Astonished, Dyson and the former foreign minister challenged these ideas as threats to “liberal values.”
“I am not a liberal,” a member of the Iranian Parliament shot back, declaring that his government opposed the “pollution” of Western democratic values spread over the Web. “A nonliberal system does not equal intolerance,” he said, explaining that his country favored “community” over “individual” values.
This exchange was a reminder that “common values” are not always common, and that Google, whose mission is to share and make the world’s information accessible, will always have government bears to contend with.
THE THREATS FROM WITHIN GOOGLE are as significant as those from without. “What Google should fear most of all is hubris,” said Yossi Vardi, the Israeli entrepreneur who funds start-ups and is a friend of Page’s and Brin’s. “If you are successful and young and everything plays in your direction, you feel you can do anything.” When Marissa Mayer said that Googlers love to battle over ideas but “everyone” shares “a similar motivation to do good for the world,” or when chief cultural officer Stacy Savides Sullivan said, “What separates us is that our founders care about users, not making money,” they sincerely meant it. But history is littered with examples of people who believed too much in their own virtue and lost the humility that is a counterweight to hubris. Page and Brin, observed Stanford’s Terry Winograd, “are utopians,” believing deeply that “if people have better information they will live better lives… They are technological optimists in the sense of saying, ‘Let’s produce this technology and things will work out.’” They don’t always work out, and some of the clashes Google has had-with book publishers and the AP, or with ad agencies and governments-resulted from an inability to hear.

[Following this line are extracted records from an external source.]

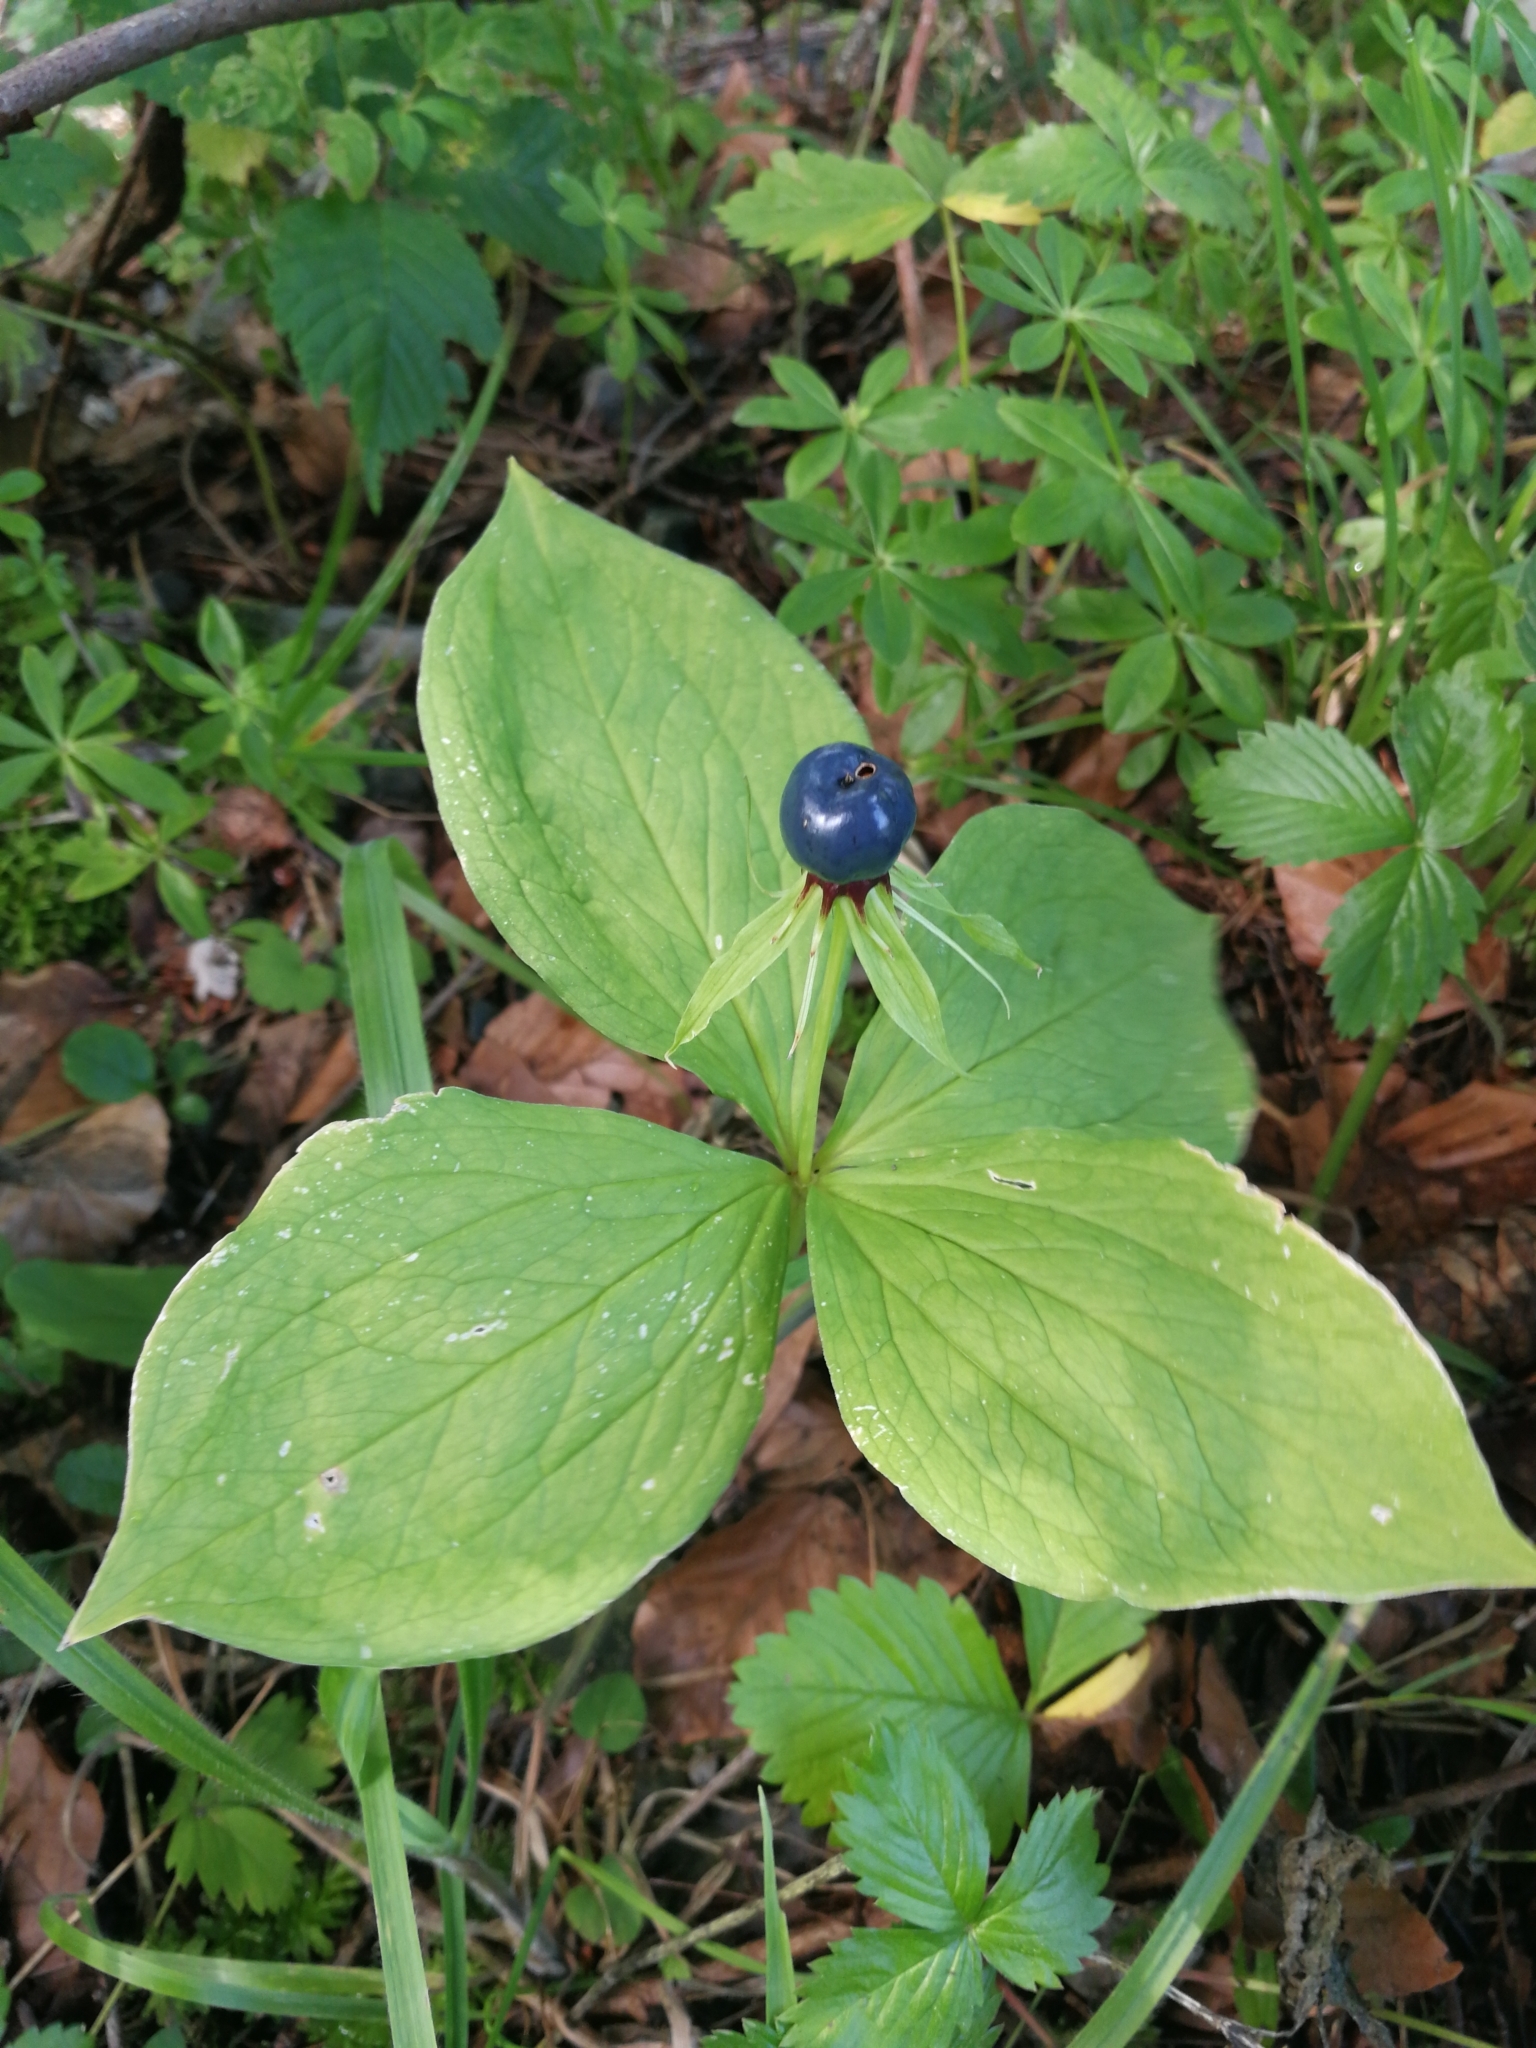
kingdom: Plantae
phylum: Tracheophyta
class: Liliopsida
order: Liliales
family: Melanthiaceae
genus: Paris
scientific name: Paris quadrifolia
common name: Herb-paris
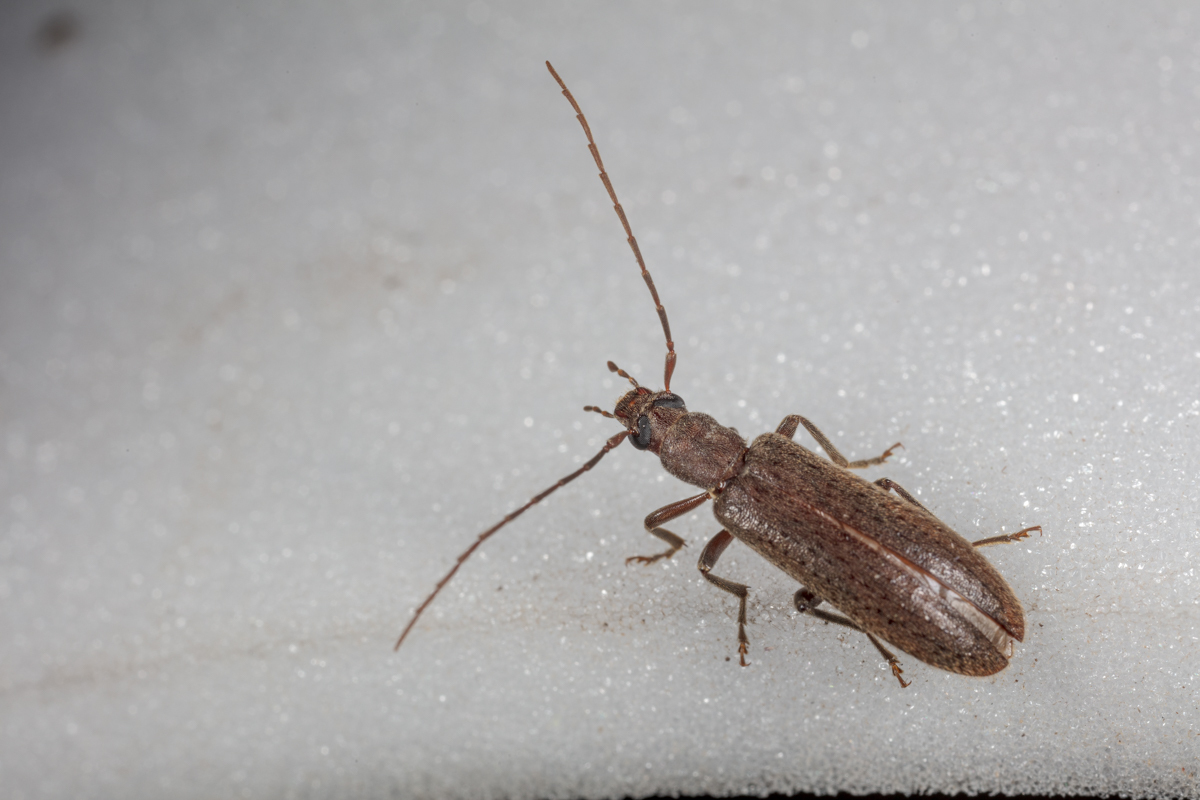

In the 1990s a coterie of math whizzes that included Nobel Prize winners Robert C. Merton and Myron S. Scholes crafted formulas they were certain would allow Long-Term Capital Management to consistently out-perform the stock market; they failed spectacularly because their computer programs lacked common sense. This is the same mechanical thinking that often overlooks the needs of workers when designing assembly lines. In the same way, Google’s engineers can get too wedded to their algorithms. As Google search has become more dominant, a chorus of complaints from media companies that the PageRank algorithm penalizes them has grown louder. By giving so much weight to the number of links a page received rather than the quality of the information reported, members of Google’s Publisher’s Advisory Council, which includes ESPN, the Wall Street Journal, Hearst, and the New York Times, complained that their links often appeared on page three or lower in the search results. Nat Ives of Advertising Age reported that the Times senior vice president, Martin Nisenholtz, told of doing a search for Gaza after the Israeli army launched an invasion to stop rocket attacks around New Year’s 2009. “Google returned links,” Ives reported, “to outdated BBC stories, Wikipedia entries, and even an anti-Semitic YouTube video well before coverage by the Times, which had an experienced reporter covering the war from inside Gaza itself.” While it’s true that judging “quality” in news is subjective, it’s also true that Google’s proclaimed desire to offer the best information often conflicts with algorithms that reflexively push to the top of the search results those sites with the most links. If such complaints received wide currency, they would sabotage the trust essential to Google’s continued success.